[MLton] Unicode... again

Mon Feb 12 11:54:34 PST 2007

On Feb 12, 2007, at 8:20 PM, Matthew Fluet wrote:
>> - For the time being I choose to ignore the basis' claim that "in  
>> WideChar, the functions toLower, toLower, isAlpha,..., isUpper  
>> and, in general, the definition of a ``letter'' are locale- 
>> dependent" and raise an Unimplemented exception for these methods.  
>> I think the standard is dreadfully misguided in assuming a global  
>> locale, and I defer what to do here till later as it is what  
>> blocked my progress last time. (IMO these functions have only  
>> questionable use, anyway)
>
> Not to dismiss any of the thought and work already done, but I'm  
> curious
> why another 'obvious' interpretation of WideChar hasn't been  
> explored. That is, why don't we take WideChar as an (admittedly  
> brain-dead) wrapping of functions defined in <wchar.h>.  These  
> descriptions of these functions seem to match the Basis Library  
> descriptions, in that they have a notion of the current locale.   
> Admittedly, WideChar wouldn't provide access to changing the locale  
> (the setlocale function), but this would seem consistent with other  
> portions of the SML Basis Library that provides just a thin veneer  
> over corresponding POSIX functions.

We could do that. My definitions of the is* methods are place- 
holders. I consider these methods worse than useless; I'd rather they  
simply didn't exist. Since they do exist, mapping them to iswalpha,  
iswalnum, etc. might be ok... as long as these are portably  
available. Still, I'd rather try to use the locale independent  
character classes specified by Unicode. However, this is where I got  
stuck last time, so I decided to skip it for now, as in the grand  
scheme, these methods are rather unimportant.

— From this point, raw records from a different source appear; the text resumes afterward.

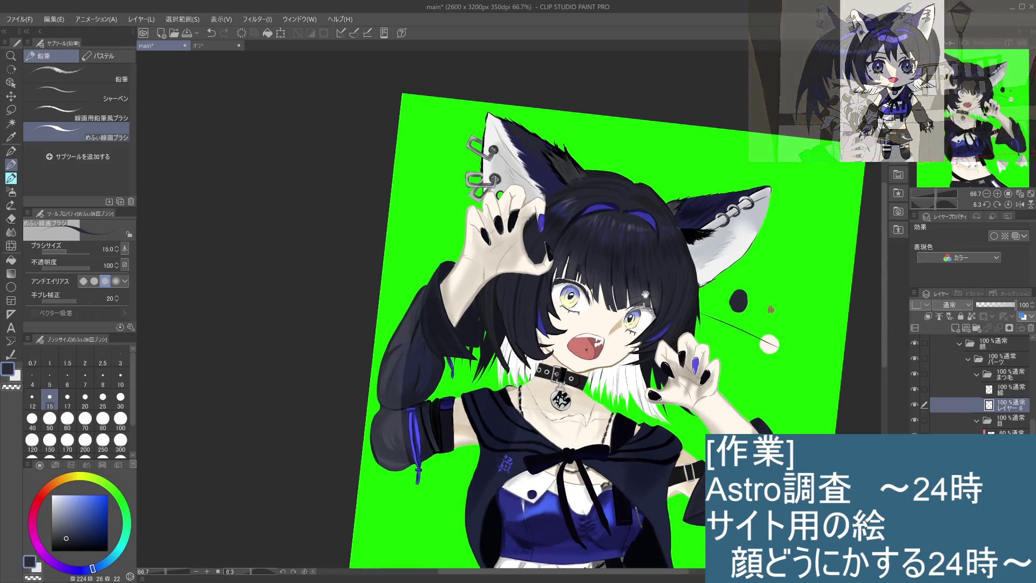
key("ctrl+plus")
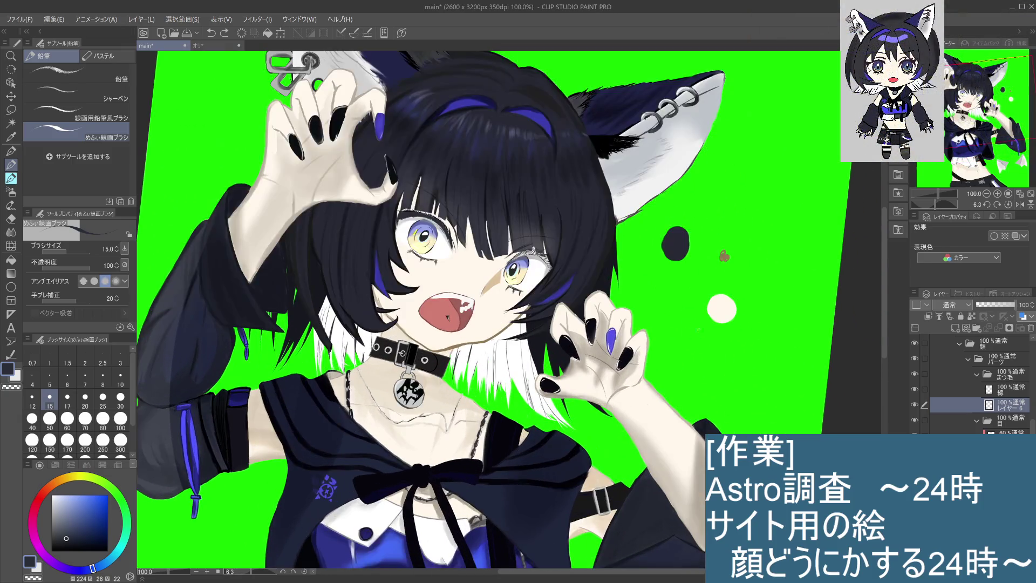
Switch to the 線 line layer and make the drawing colour a more saturated blue-grey
left_click_drag(660, 326, 701, 370)
key("ctrl+plus")
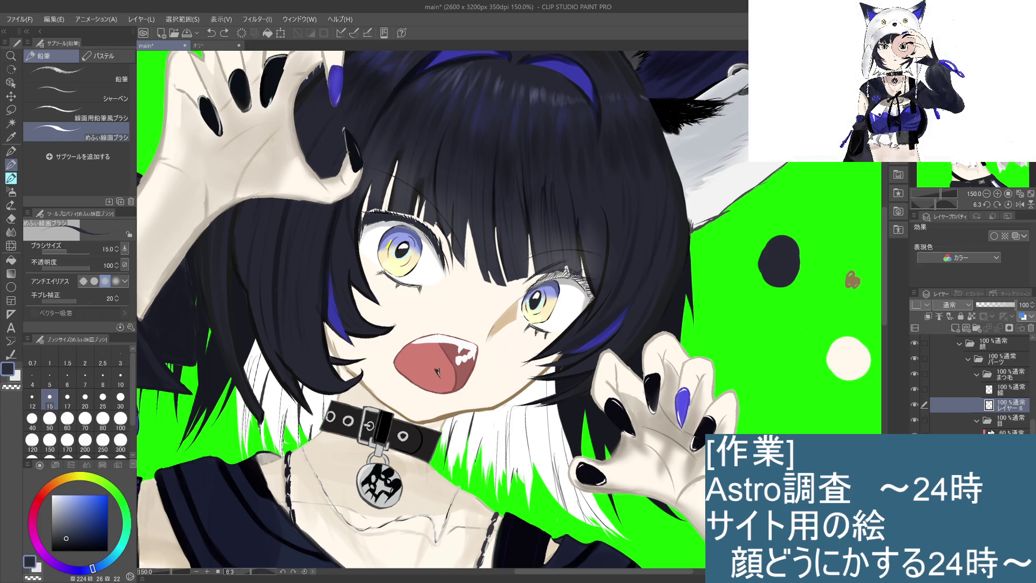
left_click(920, 391)
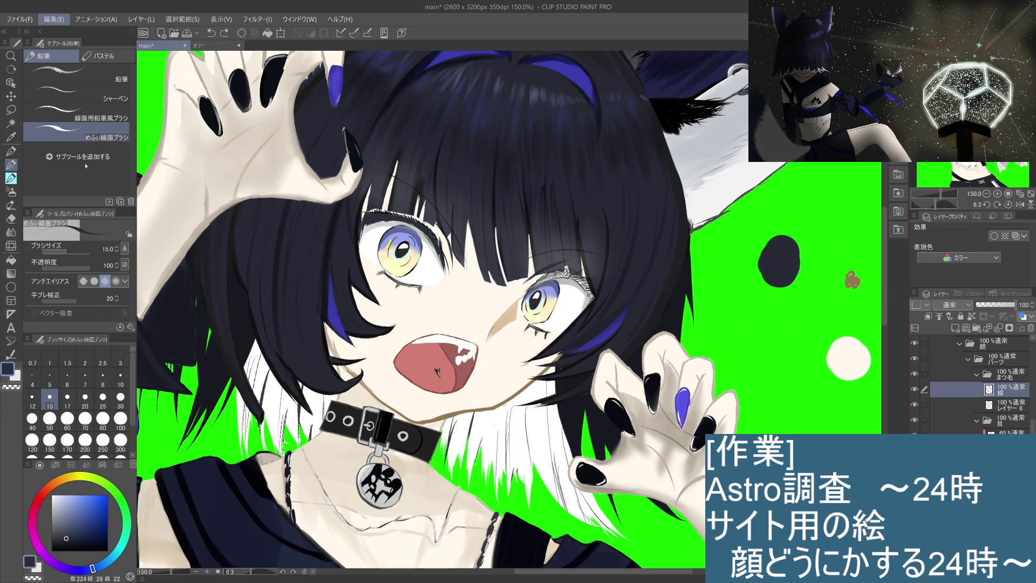
key("alt")
key("ctrl+minus")
key("ctrl+minus")
key("ctrl+minus")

I can't find my old post, so I'll briefly summarize why I wish they  
didn't exist:
1. Hidden dependencies are bad
2. A program needs multiple locales simultaneously if it interacts  
with multiple users.
3. A program may need to switch the 'global' locale (eg: a login  
program). How does this affect cached look-up tables?
4. A program may need WideChar, yet not be internationalized. Locale  
dependence might introduce bugs.
5. Typically, a locale also influences number and date parsing /  
output. A programmer not expecting this will have problems.
6. Even C++ threw out the C interface and provided its own, with  
explicit dependency on the locale.

Generally, there are several steps to localizing a program. First, it  
has to support the character set. Then, you have to isolate all of  
the locale dependent issues (literal string, date/number formats,  
text direction, etc) and predicate these on a locale. This is  
internationalization. Finally, you localize it by translating text,  
providing date/number formats, etc. Each step needs testing. Just  
flipping a global switch and praying is not a great idea.

If this were a perfect world, I'd make WideChar.is* use the Unicode  
locale-independent mappings always. Then we would have a Locale :  
LOCALE with a CharClass substructure that provided localized versions  
of these. An internationalized program would use these methods for  
user-interaction, but use the WideChar classes for non-user purposes.